Objectifs |
1. D'après le compte rendu du manuel d'homilétique, combien d'années d'enseignement à l'Institut biblique de Genève l'ouvrage de Florent Varak rassemble-t-il ?
2. Recopiez mot pour mot, s'il vous plaît, le passage du compte rendu du manuel d'homilétique qui commence par « 1. Sélection : le » et va jusqu'à « est ici précieuse. ».
3. Reprenez la rédaction du compte rendu du manuel d'homilétique là où il s'arrête.

Voici le manuel d’homilétique francophone que nous attendions ! Si en effet de nombreux ouvrages sur la prédication ont été livrés ces dix dernières années sur le marché de l’édition évangélique (de celui de Brian Chapell à John Stott, en passant par Timothy Keller, John Piper, etc.), il faut reconnaitre qu’à l’exception du désormais classique Précis de prédication chrétienne de Jules-Marcel Nicole(2), nous manquions fondamentalement à ce jour de ressources homilétiques écrites pour notre contexte. Et nous savons combien l’élément de contextualisation importe en prédication !
Florent Varak, pasteur et professeur d’homilétique à l’Institut biblique de Genève, met ici à la disposition du grand public le fruit de vingt années d’enseignement à l’Institut. Et ceux qui connaissent l’homme ne seront pas surpris d’y trouver un plaidoyer appuyé pour la prédication textuelle ! S’il nomme les deux approches possibles au niveau de la prédication – prédication thématique, prédication exégétique –, légitimant les deux, donnant les avantages et possibles écueils de chacune dans l’introduction, le reste de l’ouvrage est en effet consacré pour l’essentiel à la présentation de la méthode à suivre pour une prédication textuelle réussie.
Cette méthode, l’auteur la développe en 7 points formant les 7 chapitres de l’ouvrage. Nous nous proposons succinctement de les parcourir.
1. Sélection : le choix du texte
Des conseils fondamentaux sont ici donnés quant au choix de la péricope : la nature du texte, son découpage, sa longueur. Dans ce chapitre, une réflexion est menée sur la question de la planification de séries de prédications lorsqu’on est en responsabilité dans une Église. Comment équilibrer sur une année entre Ancien et Nouveau testament, entre les différents registres de textes dans l’Écriture ? Comment ne pas lasser, rythmer l’année, laisser des espaces de respiration entre les séries, etc. ? L’expérience pastorale de l’auteur et ses 20 années passées au service d’une même Église en tant que prédicateur régulier est ici précieuse.
2. Compréhension : le sens du texte
L’auteur donne dans cette section des clefs d’herméneutique et d’exégèse utiles, essentiellement pour le lecteur qui souhaiterait se lancer dans la prédication sans avoir suivi de formation théologique préalable. D’une manière pédagogique, l’accent est porté ici sur la nécessité de bien s’exercer en premier lieu à saisir le sens du texte hier et là-bas, avant de l’appliquer pour nous ici et maintenant. Des outils et une méthode sont livrés pour y parvenir.

Entrées |

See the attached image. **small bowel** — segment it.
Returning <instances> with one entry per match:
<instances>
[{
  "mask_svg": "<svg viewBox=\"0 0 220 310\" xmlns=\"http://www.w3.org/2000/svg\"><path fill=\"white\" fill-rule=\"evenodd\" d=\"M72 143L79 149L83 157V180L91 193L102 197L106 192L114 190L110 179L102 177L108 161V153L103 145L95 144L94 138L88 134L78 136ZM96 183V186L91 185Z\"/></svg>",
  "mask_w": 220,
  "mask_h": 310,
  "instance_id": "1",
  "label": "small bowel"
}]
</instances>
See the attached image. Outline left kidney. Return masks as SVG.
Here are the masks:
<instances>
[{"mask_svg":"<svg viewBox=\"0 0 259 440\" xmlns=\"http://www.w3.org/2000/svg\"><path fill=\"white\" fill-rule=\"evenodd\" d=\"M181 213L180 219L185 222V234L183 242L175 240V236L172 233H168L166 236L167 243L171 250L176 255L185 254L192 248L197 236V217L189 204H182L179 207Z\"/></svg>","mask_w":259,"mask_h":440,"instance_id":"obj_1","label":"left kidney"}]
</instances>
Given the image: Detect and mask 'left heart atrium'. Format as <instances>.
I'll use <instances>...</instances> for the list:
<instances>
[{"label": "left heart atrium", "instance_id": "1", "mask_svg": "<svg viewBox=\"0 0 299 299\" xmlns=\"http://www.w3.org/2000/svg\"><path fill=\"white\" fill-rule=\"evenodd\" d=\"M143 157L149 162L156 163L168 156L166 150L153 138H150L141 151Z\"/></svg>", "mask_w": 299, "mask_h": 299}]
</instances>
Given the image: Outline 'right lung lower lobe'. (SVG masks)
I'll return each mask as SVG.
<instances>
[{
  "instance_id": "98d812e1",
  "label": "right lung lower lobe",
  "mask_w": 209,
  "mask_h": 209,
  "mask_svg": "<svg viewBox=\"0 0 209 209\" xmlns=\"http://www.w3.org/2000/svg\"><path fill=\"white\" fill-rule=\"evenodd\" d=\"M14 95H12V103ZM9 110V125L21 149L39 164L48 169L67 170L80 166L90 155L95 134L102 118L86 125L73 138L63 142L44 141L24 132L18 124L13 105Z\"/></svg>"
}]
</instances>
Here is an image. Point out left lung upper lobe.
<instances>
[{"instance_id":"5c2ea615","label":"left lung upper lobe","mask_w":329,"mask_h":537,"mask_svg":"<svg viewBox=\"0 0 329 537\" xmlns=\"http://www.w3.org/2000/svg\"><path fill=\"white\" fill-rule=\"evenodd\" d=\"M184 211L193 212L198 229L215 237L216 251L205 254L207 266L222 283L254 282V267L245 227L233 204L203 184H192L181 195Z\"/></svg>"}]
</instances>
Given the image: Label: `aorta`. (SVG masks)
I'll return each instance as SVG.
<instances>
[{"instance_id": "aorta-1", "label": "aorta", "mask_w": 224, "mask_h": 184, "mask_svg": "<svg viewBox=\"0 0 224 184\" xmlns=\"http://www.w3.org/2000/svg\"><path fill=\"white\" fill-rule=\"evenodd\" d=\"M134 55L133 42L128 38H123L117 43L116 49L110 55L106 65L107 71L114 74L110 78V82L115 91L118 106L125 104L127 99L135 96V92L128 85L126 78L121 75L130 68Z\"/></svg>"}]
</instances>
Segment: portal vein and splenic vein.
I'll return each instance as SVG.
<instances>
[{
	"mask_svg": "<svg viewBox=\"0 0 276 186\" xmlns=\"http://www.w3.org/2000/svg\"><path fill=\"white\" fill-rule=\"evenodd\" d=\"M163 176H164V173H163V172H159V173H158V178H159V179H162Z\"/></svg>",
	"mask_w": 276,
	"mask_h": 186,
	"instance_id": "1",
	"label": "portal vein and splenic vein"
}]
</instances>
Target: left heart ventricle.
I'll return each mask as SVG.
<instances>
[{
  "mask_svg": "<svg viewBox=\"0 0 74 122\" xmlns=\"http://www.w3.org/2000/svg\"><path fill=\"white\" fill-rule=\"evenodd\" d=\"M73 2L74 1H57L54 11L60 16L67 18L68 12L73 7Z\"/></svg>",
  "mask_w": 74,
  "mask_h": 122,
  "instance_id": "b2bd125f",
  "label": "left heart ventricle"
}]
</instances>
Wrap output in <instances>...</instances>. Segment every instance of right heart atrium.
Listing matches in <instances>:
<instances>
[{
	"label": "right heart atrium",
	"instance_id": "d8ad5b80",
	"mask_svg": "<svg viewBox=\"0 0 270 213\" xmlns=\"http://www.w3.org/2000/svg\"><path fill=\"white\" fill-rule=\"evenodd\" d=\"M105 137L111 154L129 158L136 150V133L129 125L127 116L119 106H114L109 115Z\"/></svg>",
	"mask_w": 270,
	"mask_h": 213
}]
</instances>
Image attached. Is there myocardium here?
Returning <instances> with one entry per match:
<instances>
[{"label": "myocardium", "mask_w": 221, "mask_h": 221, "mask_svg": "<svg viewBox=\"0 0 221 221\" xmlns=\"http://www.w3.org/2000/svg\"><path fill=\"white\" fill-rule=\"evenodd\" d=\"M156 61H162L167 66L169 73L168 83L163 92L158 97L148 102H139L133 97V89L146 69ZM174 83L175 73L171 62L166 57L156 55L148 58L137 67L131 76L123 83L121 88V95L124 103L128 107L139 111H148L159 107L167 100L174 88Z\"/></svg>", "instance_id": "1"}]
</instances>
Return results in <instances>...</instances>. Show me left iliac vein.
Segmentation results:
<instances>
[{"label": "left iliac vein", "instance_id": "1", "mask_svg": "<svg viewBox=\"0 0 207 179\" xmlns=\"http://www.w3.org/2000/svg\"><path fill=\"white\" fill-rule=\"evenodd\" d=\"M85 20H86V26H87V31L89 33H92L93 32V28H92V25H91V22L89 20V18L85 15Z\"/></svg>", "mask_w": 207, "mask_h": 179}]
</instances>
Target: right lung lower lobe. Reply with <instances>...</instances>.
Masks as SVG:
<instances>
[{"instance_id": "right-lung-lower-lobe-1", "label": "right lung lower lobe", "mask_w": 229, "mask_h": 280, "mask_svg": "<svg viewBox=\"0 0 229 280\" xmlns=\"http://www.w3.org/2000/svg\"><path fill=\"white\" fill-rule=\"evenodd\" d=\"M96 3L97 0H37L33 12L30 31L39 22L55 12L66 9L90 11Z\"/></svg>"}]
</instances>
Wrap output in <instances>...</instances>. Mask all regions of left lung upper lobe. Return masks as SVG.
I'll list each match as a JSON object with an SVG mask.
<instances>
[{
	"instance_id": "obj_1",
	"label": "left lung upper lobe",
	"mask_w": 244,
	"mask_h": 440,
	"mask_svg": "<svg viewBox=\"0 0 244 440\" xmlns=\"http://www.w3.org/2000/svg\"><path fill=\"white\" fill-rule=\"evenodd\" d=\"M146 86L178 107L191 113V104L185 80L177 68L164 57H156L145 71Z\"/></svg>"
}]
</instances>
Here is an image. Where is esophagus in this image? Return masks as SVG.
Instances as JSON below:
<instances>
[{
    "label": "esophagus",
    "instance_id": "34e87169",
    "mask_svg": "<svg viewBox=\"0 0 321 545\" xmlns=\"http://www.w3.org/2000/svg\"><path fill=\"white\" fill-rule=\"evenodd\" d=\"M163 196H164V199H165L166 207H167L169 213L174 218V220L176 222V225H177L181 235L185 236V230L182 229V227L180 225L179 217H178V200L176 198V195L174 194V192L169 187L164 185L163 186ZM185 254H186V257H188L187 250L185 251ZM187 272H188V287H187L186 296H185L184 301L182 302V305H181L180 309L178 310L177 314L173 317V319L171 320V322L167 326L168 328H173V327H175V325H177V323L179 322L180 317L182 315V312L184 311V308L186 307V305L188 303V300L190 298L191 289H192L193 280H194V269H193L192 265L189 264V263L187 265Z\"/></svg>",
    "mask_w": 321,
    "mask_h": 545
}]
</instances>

Réponses |
1. Vingt années.

2.
1. Sélection : le choix du texte
Des conseils fondamentaux sont ici donnés quant au choix de la péricope : la nature du texte, son découpage, sa longueur. Dans ce chapitre, une réflexion est menée sur la question de la planification de séries de prédications lorsqu’on est en responsabilité dans une Église. Comment équilibrer sur une année entre Ancien et Nouveau testament, entre les différents registres de textes dans l’Écriture ? Comment ne pas lasser, rythmer l’année, laisser des espaces de respiration entre les séries, etc. ? L’expérience pastorale de l’auteur et ses 20 années passées au service d’une même Église en tant que prédicateur régulier est ici précieuse.

3.
3. Rédemption : le salut du texte
Une fois le sens du texte saisi dans son contexte, l’auteur invite maintenant le lecteur à inscrire ce texte dans le grand récit biblique. Ou, comment le texte décrit la condition humaine, éclaire l’Évangile, révèle la personne ou l’œuvre de Jésus-Christ, et comment l’Esprit rend possible la vie chrétienne. Pour ce faire selon l’auteur, 4 points sont à considérer afin d’en faire une prédication authentiquement chrétienne : Dieu, l’homme, Jésus, la foi. Florent Varak propose au passage une réflexion stimulante, en débat avec les auteurs réformés, sur la question d’une approche christocentrique ou rédemptrice de la prédication. Et j’avoue avoir été convaincu par son plaidoyer pour l’approche rédemptrice. À lire.
4. Amplification : la vie du texte
Une fois tout ce travail biblique réalisé, il s’agit à cette étape de rapprocher le texte de la vie chrétienne. Déceler les émotions, les motivations, l’espérance. Choisir les explications, trouver les illustrations, tracer les applications. Un chapitre qui rejoindra le néophyte autant qu’il nourrira la pratique du prédicateur expérimenté. J’ai notamment apprécié l’importance de la prise en compte des émotions dans le récit biblique et la prédication.
5. Adaptation : la pertinence du texte
L’accent de ce chapitre porte sur l’importance de faire une bonne « exégèse » de l’auditoire auquel s’adresse le texte choisi. Ceci à partir du postulat selon lequel un message sera pertinent lorsqu’il est adapté aux gens qui l’écoutent, approprié pour le contexte dans lequel il est donné et répondra in fine aux besoins réels de l’auditoire. L’enjeu étant de bien tenir la tension entre cette exigence et la nécessaire fidélité au sens premier et fondamental du texte biblique.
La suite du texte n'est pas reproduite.